Restate word for word the line with "[569,756,627,770] valued ->" and the rest of the listing after it, ending at the final line, and include nothing else.
+++++
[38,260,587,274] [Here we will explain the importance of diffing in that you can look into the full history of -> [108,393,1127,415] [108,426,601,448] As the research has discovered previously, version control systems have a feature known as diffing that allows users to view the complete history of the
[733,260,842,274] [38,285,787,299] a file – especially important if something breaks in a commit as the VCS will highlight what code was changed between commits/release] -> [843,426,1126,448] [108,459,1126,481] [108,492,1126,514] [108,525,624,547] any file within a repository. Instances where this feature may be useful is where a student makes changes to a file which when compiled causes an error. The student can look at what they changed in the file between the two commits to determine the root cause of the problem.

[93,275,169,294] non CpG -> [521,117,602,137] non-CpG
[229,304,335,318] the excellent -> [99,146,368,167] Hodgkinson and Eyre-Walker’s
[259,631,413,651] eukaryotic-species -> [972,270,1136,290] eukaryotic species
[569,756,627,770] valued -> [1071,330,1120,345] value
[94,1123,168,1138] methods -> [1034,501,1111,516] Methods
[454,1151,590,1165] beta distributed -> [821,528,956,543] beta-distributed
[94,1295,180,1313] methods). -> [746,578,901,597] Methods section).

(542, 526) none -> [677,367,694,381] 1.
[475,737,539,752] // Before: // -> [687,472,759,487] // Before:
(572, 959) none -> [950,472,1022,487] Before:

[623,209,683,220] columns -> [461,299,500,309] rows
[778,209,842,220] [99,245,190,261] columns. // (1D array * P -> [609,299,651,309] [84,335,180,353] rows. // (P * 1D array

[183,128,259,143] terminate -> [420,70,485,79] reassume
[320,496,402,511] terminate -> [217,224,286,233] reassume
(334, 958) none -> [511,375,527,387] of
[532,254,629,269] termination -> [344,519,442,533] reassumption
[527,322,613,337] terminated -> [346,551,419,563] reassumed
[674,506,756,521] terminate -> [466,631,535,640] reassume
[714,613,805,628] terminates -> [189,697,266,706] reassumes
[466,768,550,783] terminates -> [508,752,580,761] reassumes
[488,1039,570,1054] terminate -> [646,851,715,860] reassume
+++++
Task answer —
[569,756,627,770] valued -> [1071,330,1120,345] value
[94,1123,168,1138] methods -> [1034,501,1111,516] Methods
[454,1151,590,1165] beta distributed -> [821,528,956,543] beta-distributed
[94,1295,180,1313] methods). -> [746,578,901,597] Methods section).

(542, 526) none -> [677,367,694,381] 1.
[475,737,539,752] // Before: // -> [687,472,759,487] // Before:
(572, 959) none -> [950,472,1022,487] Before:

[623,209,683,220] columns -> [461,299,500,309] rows
[778,209,842,220] [99,245,190,261] columns. // (1D array * P -> [609,299,651,309] [84,335,180,353] rows. // (P * 1D array

[183,128,259,143] terminate -> [420,70,485,79] reassume
[320,496,402,511] terminate -> [217,224,286,233] reassume
(334, 958) none -> [511,375,527,387] of
[532,254,629,269] termination -> [344,519,442,533] reassumption
[527,322,613,337] terminated -> [346,551,419,563] reassumed
[674,506,756,521] terminate -> [466,631,535,640] reassume
[714,613,805,628] terminates -> [189,697,266,706] reassumes
[466,768,550,783] terminates -> [508,752,580,761] reassumes
[488,1039,570,1054] terminate -> [646,851,715,860] reassume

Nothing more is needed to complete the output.